Recorded information -

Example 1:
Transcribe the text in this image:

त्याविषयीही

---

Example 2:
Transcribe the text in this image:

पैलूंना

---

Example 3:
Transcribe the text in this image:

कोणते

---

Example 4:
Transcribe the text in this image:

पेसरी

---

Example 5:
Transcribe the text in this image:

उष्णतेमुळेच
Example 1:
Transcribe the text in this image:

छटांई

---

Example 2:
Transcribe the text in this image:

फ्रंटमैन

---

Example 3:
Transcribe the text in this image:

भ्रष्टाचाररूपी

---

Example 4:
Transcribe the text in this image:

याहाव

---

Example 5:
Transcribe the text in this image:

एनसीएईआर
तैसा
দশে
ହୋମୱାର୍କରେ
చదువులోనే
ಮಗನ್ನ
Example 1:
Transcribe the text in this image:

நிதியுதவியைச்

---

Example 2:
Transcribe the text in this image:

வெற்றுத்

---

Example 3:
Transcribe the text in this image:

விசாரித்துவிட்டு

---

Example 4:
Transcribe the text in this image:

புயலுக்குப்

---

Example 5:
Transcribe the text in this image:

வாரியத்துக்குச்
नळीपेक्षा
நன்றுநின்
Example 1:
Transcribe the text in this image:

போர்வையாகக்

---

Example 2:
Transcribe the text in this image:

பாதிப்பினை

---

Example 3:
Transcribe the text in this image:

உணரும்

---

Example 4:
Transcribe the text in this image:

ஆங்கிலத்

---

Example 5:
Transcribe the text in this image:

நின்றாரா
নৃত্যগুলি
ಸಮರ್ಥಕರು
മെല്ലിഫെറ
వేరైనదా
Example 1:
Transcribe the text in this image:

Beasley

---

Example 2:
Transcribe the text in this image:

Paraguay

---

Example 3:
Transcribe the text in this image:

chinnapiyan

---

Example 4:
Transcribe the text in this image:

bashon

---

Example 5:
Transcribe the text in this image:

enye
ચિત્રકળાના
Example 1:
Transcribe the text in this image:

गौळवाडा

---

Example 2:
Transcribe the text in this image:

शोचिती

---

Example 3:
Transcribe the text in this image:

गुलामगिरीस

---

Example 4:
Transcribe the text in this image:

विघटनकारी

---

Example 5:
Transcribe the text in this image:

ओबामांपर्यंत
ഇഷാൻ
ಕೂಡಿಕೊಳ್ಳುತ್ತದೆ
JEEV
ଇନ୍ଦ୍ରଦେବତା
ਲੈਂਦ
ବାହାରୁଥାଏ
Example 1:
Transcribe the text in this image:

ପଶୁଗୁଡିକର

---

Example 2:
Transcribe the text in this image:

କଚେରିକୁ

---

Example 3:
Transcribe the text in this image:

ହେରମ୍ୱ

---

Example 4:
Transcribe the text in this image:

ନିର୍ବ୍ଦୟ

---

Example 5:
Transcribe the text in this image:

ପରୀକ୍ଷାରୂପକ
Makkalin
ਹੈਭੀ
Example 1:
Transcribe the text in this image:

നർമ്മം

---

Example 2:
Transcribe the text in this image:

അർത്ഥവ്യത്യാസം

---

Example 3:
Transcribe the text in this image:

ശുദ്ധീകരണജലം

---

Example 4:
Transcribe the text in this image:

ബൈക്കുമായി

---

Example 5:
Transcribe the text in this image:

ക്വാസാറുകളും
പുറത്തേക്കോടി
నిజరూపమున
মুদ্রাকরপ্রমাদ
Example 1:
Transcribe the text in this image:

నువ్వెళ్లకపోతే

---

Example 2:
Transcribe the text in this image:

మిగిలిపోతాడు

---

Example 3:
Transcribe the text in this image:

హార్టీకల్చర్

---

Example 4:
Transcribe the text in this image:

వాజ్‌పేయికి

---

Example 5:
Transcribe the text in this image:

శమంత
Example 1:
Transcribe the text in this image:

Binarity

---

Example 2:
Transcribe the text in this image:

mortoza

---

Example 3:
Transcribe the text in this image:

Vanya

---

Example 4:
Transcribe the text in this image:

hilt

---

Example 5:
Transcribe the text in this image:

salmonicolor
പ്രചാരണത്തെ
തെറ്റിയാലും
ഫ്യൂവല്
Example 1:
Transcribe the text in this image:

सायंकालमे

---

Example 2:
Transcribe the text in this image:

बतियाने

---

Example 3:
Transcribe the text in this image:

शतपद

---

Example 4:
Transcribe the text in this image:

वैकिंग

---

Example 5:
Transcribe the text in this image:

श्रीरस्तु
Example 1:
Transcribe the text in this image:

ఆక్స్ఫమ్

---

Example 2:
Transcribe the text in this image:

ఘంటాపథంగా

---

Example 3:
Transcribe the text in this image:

Problem description -
Whatever appears in the data above must be copied word for word.

Solution to this exercise -
Example 1:
Transcribe the text in this image:

त्याविषयीही

---

Example 2:
Transcribe the text in this image:

पैलूंना

---

Example 3:
Transcribe the text in this image:

कोणते

---

Example 4:
Transcribe the text in this image:

पेसरी

---

Example 5:
Transcribe the text in this image:

उष्णतेमुळेच
Example 1:
Transcribe the text in this image:

छटांई

---

Example 2:
Transcribe the text in this image:

फ्रंटमैन

---

Example 3:
Transcribe the text in this image:

भ्रष्टाचाररूपी

---

Example 4:
Transcribe the text in this image:

याहाव

---

Example 5:
Transcribe the text in this image:

एनसीएईआर
तैसा
দশে
ହୋମୱାର୍କରେ
చదువులోనే
ಮಗನ್ನ
Example 1:
Transcribe the text in this image:

நிதியுதவியைச்

---

Example 2:
Transcribe the text in this image:

வெற்றுத்

---

Example 3:
Transcribe the text in this image:

விசாரித்துவிட்டு

---

Example 4:
Transcribe the text in this image:

புயலுக்குப்

---

Example 5:
Transcribe the text in this image:

வாரியத்துக்குச்
नळीपेक्षा
நன்றுநின்
Example 1:
Transcribe the text in this image:

போர்வையாகக்

---

Example 2:
Transcribe the text in this image:

பாதிப்பினை

---

Example 3:
Transcribe the text in this image:

உணரும்

---

Example 4:
Transcribe the text in this image:

ஆங்கிலத்

---

Example 5:
Transcribe the text in this image:

நின்றாரா
নৃত্যগুলি
ಸಮರ್ಥಕರು
മെല്ലിഫെറ
వేరైనదా
Example 1:
Transcribe the text in this image:

Beasley

---

Example 2:
Transcribe the text in this image:

Paraguay

---

Example 3:
Transcribe the text in this image:

chinnapiyan

---

Example 4:
Transcribe the text in this image:

bashon

---

Example 5:
Transcribe the text in this image:

enye
ચિત્રકળાના
Example 1:
Transcribe the text in this image:

गौळवाडा

---

Example 2:
Transcribe the text in this image:

शोचिती

---

Example 3:
Transcribe the text in this image:

गुलामगिरीस

---

Example 4:
Transcribe the text in this image:

विघटनकारी

---

Example 5:
Transcribe the text in this image:

ओबामांपर्यंत
ഇഷാൻ
ಕೂಡಿಕೊಳ್ಳುತ್ತದೆ
JEEV
ଇନ୍ଦ୍ରଦେବତା
ਲੈਂਦ
ବାହାରୁଥାଏ
Example 1:
Transcribe the text in this image:

ପଶୁଗୁଡିକର

---

Example 2:
Transcribe the text in this image:

କଚେରିକୁ

---

Example 3:
Transcribe the text in this image:

ହେରମ୍ୱ

---

Example 4:
Transcribe the text in this image:

ନିର୍ବ୍ଦୟ

---

Example 5:
Transcribe the text in this image:

ପରୀକ୍ଷାରୂପକ
Makkalin
ਹੈਭੀ
Example 1:
Transcribe the text in this image:

നർമ്മം

---

Example 2:
Transcribe the text in this image:

അർത്ഥവ്യത്യാസം

---

Example 3:
Transcribe the text in this image:

ശുദ്ധീകരണജലം

---

Example 4:
Transcribe the text in this image:

ബൈക്കുമായി

---

Example 5:
Transcribe the text in this image:

ക്വാസാറുകളും
പുറത്തേക്കോടി
నిజరూపమున
মুদ্রাকরপ্রমাদ
Example 1:
Transcribe the text in this image:

నువ్వెళ్లకపోతే

---

Example 2:
Transcribe the text in this image:

మిగిలిపోతాడు

---

Example 3:
Transcribe the text in this image:

హార్టీకల్చర్

---

Example 4:
Transcribe the text in this image:

వాజ్‌పేయికి

---

Example 5:
Transcribe the text in this image:

శమంత
Example 1:
Transcribe the text in this image:

Binarity

---

Example 2:
Transcribe the text in this image:

mortoza

---

Example 3:
Transcribe the text in this image:

Vanya

---

Example 4:
Transcribe the text in this image:

hilt

---

Example 5:
Transcribe the text in this image:

salmonicolor
പ്രചാരണത്തെ
തെറ്റിയാലും
ഫ്യൂവല്
Example 1:
Transcribe the text in this image:

सायंकालमे

---

Example 2:
Transcribe the text in this image:

बतियाने

---

Example 3:
Transcribe the text in this image:

शतपद

---

Example 4:
Transcribe the text in this image:

वैकिंग

---

Example 5:
Transcribe the text in this image:

श्रीरस्तु
Example 1:
Transcribe the text in this image:

ఆక్స్ఫమ్

---

Example 2:
Transcribe the text in this image:

ఘంటాపథంగా

---

Example 3:
Transcribe the text in this image:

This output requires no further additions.